— Поверишь ли, Киф, если скажу, что я четыре года провел в духовной семинарии? И что меня действительно учили богословию?
— Сегодня утром в Бонито вы уже достаточно убедительно это доказали, проводив обреченных в последний путь.
Похоже, этой фразой я разбередил ему старые раны.
Он резко повернулся ко мне:
— Им предстояло умереть, Киф. У них оставались считанные минуты. Они легче приняли смерть, зная, что рядом священник. И не важно, где они теперь.
— Так вы полагаете, что они сейчас в более счастливом месте?
Это был глупый и неуместный для данной ситуации вопрос, на который я получил от священника заслуженный ответ:
— Не умничай, мальчишка.
— Хорошо, не буду. Прошу прощения.
Он сделал еще один глоток из бутылки и протянул ее мне.

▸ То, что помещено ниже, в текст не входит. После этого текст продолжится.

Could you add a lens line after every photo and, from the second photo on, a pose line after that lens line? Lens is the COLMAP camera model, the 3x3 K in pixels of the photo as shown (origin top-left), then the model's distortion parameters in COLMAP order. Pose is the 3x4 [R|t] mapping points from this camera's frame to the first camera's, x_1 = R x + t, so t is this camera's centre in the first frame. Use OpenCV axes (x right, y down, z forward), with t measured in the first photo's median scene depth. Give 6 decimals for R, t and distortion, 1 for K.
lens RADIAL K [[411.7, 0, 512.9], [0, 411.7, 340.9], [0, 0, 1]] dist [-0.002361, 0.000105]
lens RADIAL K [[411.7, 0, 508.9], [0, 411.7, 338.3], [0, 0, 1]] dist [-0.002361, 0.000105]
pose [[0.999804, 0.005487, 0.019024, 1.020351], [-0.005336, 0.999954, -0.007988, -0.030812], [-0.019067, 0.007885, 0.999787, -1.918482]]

— Что вы делаете, когда на вас нет сутаны? — спросил я.
— Скажем, занимаюсь банковскими делами, — ответил он и громко рассмеялся.
Несмотря на большое количество выпитой текилы, его голос звучал удивительно трезво.
— Да, мне нравится этим заниматься. Ты знаешь, когда-то я жил в маленьком городке штата Арканзас. Так вот, там для ношения огнестрельного оружия местной полиции требовалось представить веские доводы, зачем оно вдруг вам потребовалось.
— И что вы им сказали?
— Я сказал, что мне часто приходится перевозить большие суммы денег. Правда, я не уточнил чьих.
— Понятно. Вы — грабитель.
— Да, граблю банки, если угодно. Но поверь, тебе с этим лучше смириться.
— Вот почему вы колесите по всей Мексике, изображая из себя благочестивого священнослужителя?
— Совершенно верно. Пару дней назад в маленьком техасском городке под названием Браунсвилл я в одиночку взял «Нэшнл бэнк». Удивительно, но все почему-то слепо верят священникам и монахиням. За полчаса до закрытия я постучал в дверь, и охранники банка не колеблясь открыли мне.
— Сколько же трупов вы там после себя оставили?
— Трупов? — удивленно переспросил он. — Скажу тебе, я проделал все чисто и гладко. После себя я оставил четверых, лежащих на полу со связанными за спиной руками, и пустой сейф. Только и всего. — Он подался ко мне, словно желая разглядеть мое лицо. — Между прочим, а скольких ты, Киф, отправил на тот свет? Вот вопрос.
Священник был вправе задать мне этот вопрос. Я был уверен, что мой ответ его шокирует.
— Более одного, — сказал я.
— Ты и твои политики всегда так отвечают, даже если у вас есть чем оправдаться. Мы во многом схожи, Киф: ты и я, хотя и отличаемся друг от друга. И я скажу, в чем наша схожесть. Все очень просто — наши души закостенели.
Вероятно, это были самые суровые слова, которые мне пришлось услышать в свой адрес, и скорее всего, потому, что они обнажали истину, которую каждый из нас хотел скрыть.
— Как ты тогда назвал это место? — спросил Ван Хорн. — Последнее, что сотворил Господь на этой земле? Это многое объясняет. Моя старая бабушка всегда говорила, что я кончу так, как этого заслуживаю. Она и мой отец были голландцами. Бабушка приехала в штат Вермонт, когда отец открыл в Алтуне типографию. Для нее религия была всем. Поверь мне, юноша, никто так серьезно не относится к религии, как голландские католики. В духовную семинарию меня отдали по настоянию этой глупой старушенции, которая скончалась через полгода после того, как я закончил обучение. Следом за ней умерла и мать. Для меня Гнев Божий и день Страшного Суда слились воедино. С тех пор я с этим и живу.
Священник некоторое время еще что-то бессвязно бормотал себе под нос, а потом затих. Он не был сильно пьян, но винные пары все же действовали. Начал накрапывать дождь, который становился сильнее и сильнее. Тяжелые капли холодной воды забарабанили по открытой машине. Мы с Ван Хорном, поспешно выскочив из «мерседеса», подняли брезентовый верх.